These ‘story games’ compete head-to-head with the tales in other linear narrative formats such as movies or books. The gap between the experience of a movie like Advent Children and a ‘game’ like FFXII diminishes with each new sequel. Such titles have forsaken interactivity as the primary method of providing players with value. The more high quality static content, the better.

Problems with data driven development
Data driven development is the future for a large portion of the industry. It is simply so much more effective at managing risk than older methods. However, there are issues that the smart development team should take into account.

  • Market issues: Low product differentiation
  • Cost issues: High production costs
  • Game play issues: High player burnout
Market issues
How do new games compete? This is a big question. I humbly submit that the unique value propositions in games typically are centered on innovation in interactivity, not the static fluff wrapping the interactivity. For example, in Nintendogs, the value comes from interacting with a dog, not from the resolution of the wallpaper in the room. Even in God of War, the core value comes from the combat, not the pretty animations.

The low risk activities that data driven development relies upon also happen to be low value activities. You can easily add considerable graphics, level design and animation to a product and only add incremental value to the customer. When companies compete using fluff elements such as graphics and level design, you end up with a slew of undifferentiated products.

In the early days of middleware, Epic started licensing their Unreal engine. Licensees replaced the graphic and the levels, but failed to innovate in terms of new game mechanics. The licensees believed they were offering new and exciting content. Players on the other hand, saw this flood of titles as inferior FPS with tire game mechanics. They ran smack into markets dominated by genre kings Quake and Unreal. These titles failed. Ah, the irony. Differentiated content is not enough to compete.

Cost issues
The other issue is that the strategy of risk reduction is not a cost reduction technique. By ensuring that production activities scale in a linear fashion at low risk, all that happens is that development teams are encouraged to do more of the same in order to compete. Most companies blindly invest in the most obvious and lowest risk competitive option.

This is creates a vicious cycle:
  • The competition releases a title with ‘The best graphics ever’
  • Your team chooses to compete by putting money into the lowest risk production element. By simply spending more money, they can keep their risk of execution failure low and still mount a competitive product.
  • When another competitor comes out with ‘Even better graphics’, then your producer doesn’t mind at all hiring a baker’s dozen of new art cogs to up the ante. It won’t delay the product and could give the game an edge. This is an easy management decision.
  • The product releases and sells a very reasonable amount. Unfortunately, due to the extra production costs, it posts a loss.
  • Even though your title is a financial failure, it provokes other competing companies to spend more on the quality of their titles.
The cycle slowly drives profitability out of the marketplace. The results are low profitability games that launch in intensely competitive markets. A small percentage remain profitable by capturing the genre king crown, but most lose money.

## MATERIAL SHOWN

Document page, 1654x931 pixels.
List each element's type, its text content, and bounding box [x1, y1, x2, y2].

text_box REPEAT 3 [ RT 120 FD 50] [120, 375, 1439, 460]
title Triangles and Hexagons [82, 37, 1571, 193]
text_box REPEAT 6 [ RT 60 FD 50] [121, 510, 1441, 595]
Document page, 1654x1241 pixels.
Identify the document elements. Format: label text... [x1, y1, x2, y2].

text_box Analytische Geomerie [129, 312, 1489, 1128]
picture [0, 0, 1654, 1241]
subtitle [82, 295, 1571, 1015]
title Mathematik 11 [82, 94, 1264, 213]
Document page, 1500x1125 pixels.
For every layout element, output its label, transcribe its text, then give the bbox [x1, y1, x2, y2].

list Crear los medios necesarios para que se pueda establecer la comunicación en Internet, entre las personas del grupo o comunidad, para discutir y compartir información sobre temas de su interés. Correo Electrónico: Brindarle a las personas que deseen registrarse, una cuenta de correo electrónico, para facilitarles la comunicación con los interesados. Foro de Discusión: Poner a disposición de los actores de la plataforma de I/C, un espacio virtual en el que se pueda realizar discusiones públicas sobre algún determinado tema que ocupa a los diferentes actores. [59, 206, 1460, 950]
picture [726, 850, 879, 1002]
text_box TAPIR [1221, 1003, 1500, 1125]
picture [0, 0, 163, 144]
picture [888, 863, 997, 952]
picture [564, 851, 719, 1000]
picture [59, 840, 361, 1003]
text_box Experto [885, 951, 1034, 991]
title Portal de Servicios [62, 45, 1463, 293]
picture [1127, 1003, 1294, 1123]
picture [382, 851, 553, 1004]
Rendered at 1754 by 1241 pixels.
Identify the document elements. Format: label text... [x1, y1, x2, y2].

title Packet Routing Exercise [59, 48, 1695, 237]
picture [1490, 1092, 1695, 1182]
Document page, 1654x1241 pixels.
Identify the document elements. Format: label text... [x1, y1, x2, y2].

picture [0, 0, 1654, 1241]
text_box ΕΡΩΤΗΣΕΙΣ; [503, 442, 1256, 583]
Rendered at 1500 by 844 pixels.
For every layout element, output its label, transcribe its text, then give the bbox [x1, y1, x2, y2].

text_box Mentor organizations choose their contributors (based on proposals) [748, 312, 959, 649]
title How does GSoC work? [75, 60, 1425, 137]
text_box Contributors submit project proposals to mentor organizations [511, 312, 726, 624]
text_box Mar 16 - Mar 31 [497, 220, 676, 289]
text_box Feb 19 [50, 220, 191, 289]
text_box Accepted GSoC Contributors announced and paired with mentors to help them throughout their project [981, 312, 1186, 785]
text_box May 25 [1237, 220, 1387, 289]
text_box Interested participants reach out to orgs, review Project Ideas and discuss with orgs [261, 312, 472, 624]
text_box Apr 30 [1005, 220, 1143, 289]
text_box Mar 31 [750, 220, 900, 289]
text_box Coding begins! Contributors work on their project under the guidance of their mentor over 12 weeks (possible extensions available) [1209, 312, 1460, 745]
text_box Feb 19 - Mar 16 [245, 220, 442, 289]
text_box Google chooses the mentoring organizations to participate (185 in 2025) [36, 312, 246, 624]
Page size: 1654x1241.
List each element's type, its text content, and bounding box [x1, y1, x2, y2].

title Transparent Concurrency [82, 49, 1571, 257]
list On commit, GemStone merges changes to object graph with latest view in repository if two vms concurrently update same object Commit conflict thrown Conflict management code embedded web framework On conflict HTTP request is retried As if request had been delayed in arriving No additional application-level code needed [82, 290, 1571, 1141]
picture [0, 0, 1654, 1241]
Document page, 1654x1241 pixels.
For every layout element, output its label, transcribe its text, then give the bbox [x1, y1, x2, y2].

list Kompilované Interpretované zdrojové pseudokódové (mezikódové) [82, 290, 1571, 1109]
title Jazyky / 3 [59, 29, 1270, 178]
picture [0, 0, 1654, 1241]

## WHAT IS NEEDED
According to the text on data driven development, what does the value in Nintendogs come from?

## FULL SOLUTION
From interacting with a dog.